RECORDS FOR THE TASK section start
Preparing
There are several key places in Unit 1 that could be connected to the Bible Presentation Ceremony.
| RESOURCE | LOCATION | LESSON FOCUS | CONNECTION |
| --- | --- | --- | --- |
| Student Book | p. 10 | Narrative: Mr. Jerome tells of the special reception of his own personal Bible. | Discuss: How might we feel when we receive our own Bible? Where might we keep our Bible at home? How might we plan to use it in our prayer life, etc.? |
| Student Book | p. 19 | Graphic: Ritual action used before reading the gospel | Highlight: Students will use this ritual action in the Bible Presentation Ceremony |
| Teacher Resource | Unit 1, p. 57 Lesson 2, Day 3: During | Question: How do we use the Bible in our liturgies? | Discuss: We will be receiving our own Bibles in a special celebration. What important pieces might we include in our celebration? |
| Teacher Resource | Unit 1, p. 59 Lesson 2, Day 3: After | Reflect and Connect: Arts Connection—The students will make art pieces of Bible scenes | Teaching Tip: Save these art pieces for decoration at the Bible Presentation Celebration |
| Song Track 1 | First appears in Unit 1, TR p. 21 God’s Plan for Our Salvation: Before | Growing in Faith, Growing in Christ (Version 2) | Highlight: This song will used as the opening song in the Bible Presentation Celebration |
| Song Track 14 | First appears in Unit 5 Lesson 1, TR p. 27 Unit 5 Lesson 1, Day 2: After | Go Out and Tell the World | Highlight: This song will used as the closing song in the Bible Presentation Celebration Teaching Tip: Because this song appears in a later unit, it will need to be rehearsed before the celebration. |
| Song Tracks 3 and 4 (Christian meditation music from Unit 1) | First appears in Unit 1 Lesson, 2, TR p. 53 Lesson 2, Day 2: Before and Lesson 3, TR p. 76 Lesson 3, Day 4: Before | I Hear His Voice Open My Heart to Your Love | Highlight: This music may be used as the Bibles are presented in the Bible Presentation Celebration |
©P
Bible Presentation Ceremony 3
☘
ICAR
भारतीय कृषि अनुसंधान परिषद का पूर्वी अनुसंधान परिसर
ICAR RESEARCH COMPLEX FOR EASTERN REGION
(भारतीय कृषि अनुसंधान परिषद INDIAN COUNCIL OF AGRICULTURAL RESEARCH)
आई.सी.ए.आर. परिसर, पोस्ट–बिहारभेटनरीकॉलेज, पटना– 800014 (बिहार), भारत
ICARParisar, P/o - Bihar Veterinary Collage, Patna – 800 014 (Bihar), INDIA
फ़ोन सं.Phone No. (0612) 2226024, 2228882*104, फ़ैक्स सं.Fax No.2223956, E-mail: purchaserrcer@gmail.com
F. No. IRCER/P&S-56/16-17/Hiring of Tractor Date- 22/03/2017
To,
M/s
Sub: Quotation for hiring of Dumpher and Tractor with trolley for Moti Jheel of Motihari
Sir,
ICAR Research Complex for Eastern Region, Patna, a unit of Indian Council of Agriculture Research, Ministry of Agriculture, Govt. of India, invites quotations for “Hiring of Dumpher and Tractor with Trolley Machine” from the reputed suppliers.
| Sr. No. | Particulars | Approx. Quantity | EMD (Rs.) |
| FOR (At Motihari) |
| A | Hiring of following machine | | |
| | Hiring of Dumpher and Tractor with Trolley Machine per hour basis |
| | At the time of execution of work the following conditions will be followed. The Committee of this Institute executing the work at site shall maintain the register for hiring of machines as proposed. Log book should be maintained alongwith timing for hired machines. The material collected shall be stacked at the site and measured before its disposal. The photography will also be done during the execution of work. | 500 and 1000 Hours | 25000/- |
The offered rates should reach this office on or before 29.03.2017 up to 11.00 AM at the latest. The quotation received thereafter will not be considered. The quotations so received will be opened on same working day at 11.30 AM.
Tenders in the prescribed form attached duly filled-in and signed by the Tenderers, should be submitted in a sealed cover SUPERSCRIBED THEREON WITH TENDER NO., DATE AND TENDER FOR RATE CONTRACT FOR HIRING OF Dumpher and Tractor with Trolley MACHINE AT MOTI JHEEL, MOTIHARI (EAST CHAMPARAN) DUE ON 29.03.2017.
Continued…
RECORDS FOR THE TASK section end
Out of the records, collect only those lines that contain the string "Patna".

=== YOUR SOLUTION ===
ICARParisar, P/o - Bihar Veterinary Collage, Patna – 800 014 (Bihar), INDIA
ICAR Research Complex for Eastern Region, Patna, a unit of Indian Council of Agriculture Research, Ministry of Agriculture, Govt. of India, invites quotations for “Hiring of Dumpher and Tractor with Trolley Machine” from the reputed suppliers.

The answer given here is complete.